Don't be surprised or alarmed if you have any of these or other strange sensations; they are a good sign---they show that something is happening. But mention them to the person who is treating you because it helps them to gauge the effect of the treatment. On the other hand, if nothing seems to happen at all, don't be downcast; it doesn't mean that acupuncture is not going to work for you. Some people feel nothing at all at the time but nevertheless have good relief from their symptoms.

This does not exhaust all the possible short-term effects of acupuncture. Very occasionally patients may find themselves laughing or crying for no apparent reason. This can go on for several minutes. The reason it happens is obscure, but it can be taken to be an indication that the acupuncture has done something, so it is a good sign. A similar thing sometimes happens with other manual techniques, such as osteopathy.
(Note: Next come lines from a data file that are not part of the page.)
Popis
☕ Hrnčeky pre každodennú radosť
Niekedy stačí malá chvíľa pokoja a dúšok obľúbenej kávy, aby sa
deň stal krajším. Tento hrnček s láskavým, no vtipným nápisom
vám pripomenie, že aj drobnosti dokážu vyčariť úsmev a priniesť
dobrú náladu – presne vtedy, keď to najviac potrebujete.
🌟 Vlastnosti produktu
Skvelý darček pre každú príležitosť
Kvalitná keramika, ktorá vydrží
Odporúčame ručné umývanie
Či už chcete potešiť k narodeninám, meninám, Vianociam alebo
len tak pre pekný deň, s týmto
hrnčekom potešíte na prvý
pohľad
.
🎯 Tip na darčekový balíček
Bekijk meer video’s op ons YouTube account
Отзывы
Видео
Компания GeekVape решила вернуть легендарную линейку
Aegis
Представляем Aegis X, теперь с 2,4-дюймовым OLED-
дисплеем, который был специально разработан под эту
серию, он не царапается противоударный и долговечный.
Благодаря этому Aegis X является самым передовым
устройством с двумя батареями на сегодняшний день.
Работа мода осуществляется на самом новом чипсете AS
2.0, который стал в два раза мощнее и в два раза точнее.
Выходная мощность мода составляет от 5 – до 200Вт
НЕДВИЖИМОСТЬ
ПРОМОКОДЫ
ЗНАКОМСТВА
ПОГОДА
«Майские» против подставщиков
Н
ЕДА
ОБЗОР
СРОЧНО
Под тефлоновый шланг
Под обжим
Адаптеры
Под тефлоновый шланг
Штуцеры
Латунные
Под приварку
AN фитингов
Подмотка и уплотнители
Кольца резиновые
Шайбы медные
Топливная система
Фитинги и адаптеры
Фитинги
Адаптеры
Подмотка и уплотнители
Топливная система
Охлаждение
I think that a number of manual therapies, including acupuncture, work on the same central part of the brain---the limbic system.

There are quite a few different ways of practising acupuncture, so don't be surprised if you encounter someone who does something a bit different from the possibilities I have outlined here. It doesn't mean that acupuncture is being done in the wrong way or is less likely to work. The response rates with different styles of acupuncture seem to be about the same, although some patients will respond better to one technique than another.

You should also not be surprised if the treatment turns out to be much shorter and lighter than you expected. As I have said, some acupuncturists, of whom I am one, tend to favour this kind of treatment, which we find causes fewer aggravations and works as well as doing more. Finding the right intensity of treatment for a given person is the secret of getting good results in acupuncture. A treatment that lasts for five minutes and makes you better is preferable to one that takes half an hour and causes an aggravation.